Instructions for the task: One range is to be output from the listing below, exactly as written: the line with "5: (548, 159)" to the line with "23: (358, 236)", both kept.

Stored data:
- Opening Delimiter -

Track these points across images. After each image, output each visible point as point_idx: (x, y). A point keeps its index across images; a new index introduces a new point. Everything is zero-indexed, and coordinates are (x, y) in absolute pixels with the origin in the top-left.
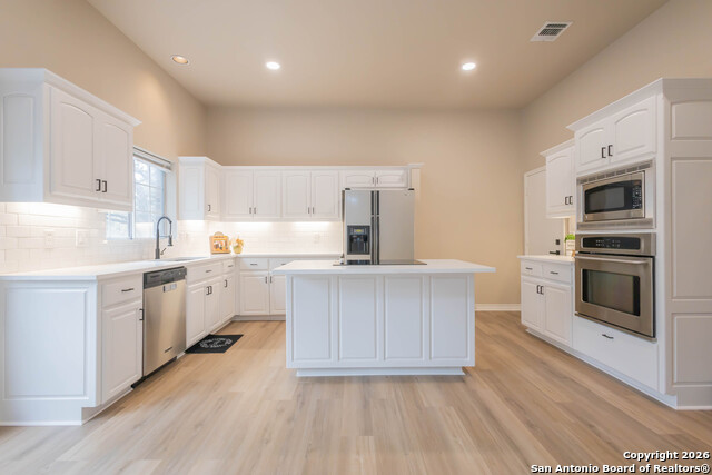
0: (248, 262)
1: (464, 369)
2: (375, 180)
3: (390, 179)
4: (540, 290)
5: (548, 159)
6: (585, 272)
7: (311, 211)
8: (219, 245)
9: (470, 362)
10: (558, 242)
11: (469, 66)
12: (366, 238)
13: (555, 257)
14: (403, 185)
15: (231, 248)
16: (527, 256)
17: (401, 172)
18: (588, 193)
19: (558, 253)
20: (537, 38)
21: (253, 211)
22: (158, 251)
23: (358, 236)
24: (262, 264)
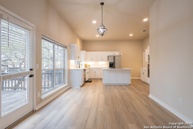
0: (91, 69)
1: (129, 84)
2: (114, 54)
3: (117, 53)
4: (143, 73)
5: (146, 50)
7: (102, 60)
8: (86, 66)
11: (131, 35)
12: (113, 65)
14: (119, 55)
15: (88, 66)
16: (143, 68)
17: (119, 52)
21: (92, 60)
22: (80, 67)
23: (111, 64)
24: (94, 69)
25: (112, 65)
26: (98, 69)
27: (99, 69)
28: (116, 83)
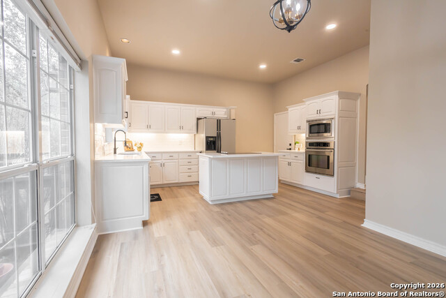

- Closing Delimiter -

Written solution:
5: (548, 159)
6: (585, 272)
7: (311, 211)
8: (219, 245)
9: (470, 362)
10: (558, 242)
11: (469, 66)
12: (366, 238)
13: (555, 257)
14: (403, 185)
15: (231, 248)
16: (527, 256)
17: (401, 172)
18: (588, 193)
19: (558, 253)
20: (537, 38)
21: (253, 211)
22: (158, 251)
23: (358, 236)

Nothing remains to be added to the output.